Astronomia is the play's heroine, pursued in different ways by Poeta, Geographicus, and Geometres. But Historia longs to unite with Poeta; Grammaticus pursues Rhetorica, though she prefers Logicus. Amid a confusion of cross purposes, the figures seek out allies in their amorous quests: Poeta is naturally aided by the Muses, while Magus backs Geometres, and Polites helps Geographicus while struggling to maintain peace and order. The Gypsies pick Poeta's pockets, though they gain nothing but copies of Anacreon and Horace. They are punished for their crime with branding – predictably enough, Physiognomus is branded on the face, and Ceiromantes on the hand. Magus and Astrologia are banished from the community of the sciences after they try to strangle Astronomia. Some couples are united: Geographicus marries Astronomia (and fires his servant Phantastes); Melancholico marries Musica (and Phantastes gets a job in their household). The cold-hearted Logicus remains a bachelor and becomes Polites' assistant, and order is restored to the sciences once again.

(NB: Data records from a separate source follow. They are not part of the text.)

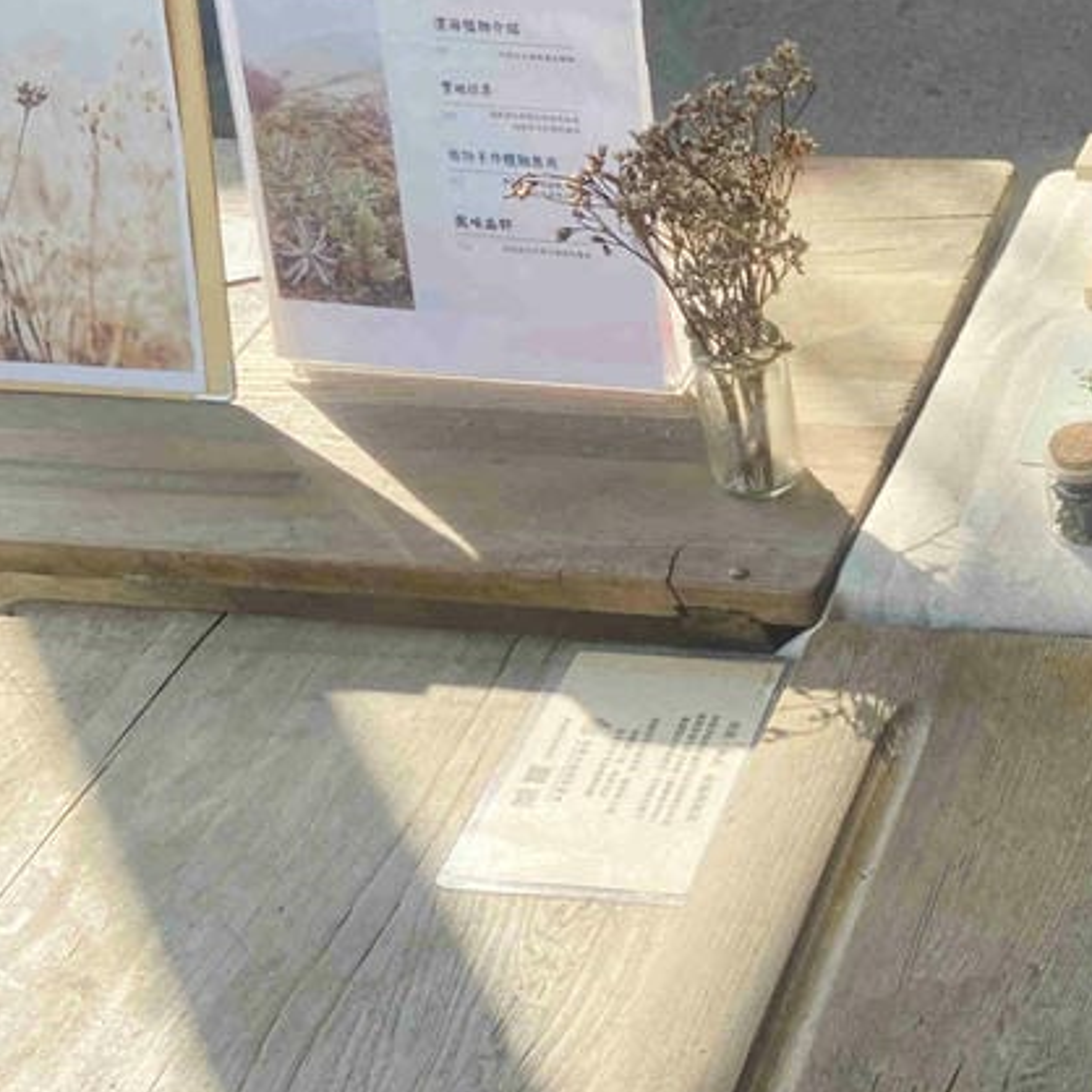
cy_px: 452
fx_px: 2356
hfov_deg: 25.2
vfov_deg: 26.1
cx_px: 1021
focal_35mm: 66
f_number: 1.8
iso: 32
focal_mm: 4.25
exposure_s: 1/833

The figures were lavishly costumed, as the text specifies. [See Lingua for comparable lushness in costuming.] Astronomia is outfitted in "white gloves and pumps, an azure gown, and a mantle seeded with stars; on her head a tiara, bearing on the front seven stars, and behind stars promiscuously; on the right side, the sun; on the left, the moon." Sanguis is dressed appropriately in red; on the front of his suit is pictured a man with a bleeding nose, and on the back an image of bloodletting from an arm. The tobacco-loving Phlegmaticus wears a "pale russet suit" adorned with tobacco pipes and paraphernalia and a can of drink (not an anachronism: there were "cans", or "cannikins," of beer at the time).

==Critical responses==
Holyday's text is rich and dense with contemporary allusions and references. Scholars, critics, and commentators have exploited its particular features for insight on literary questions, word usage, Jacobean customs...even the development of cartography and advertising.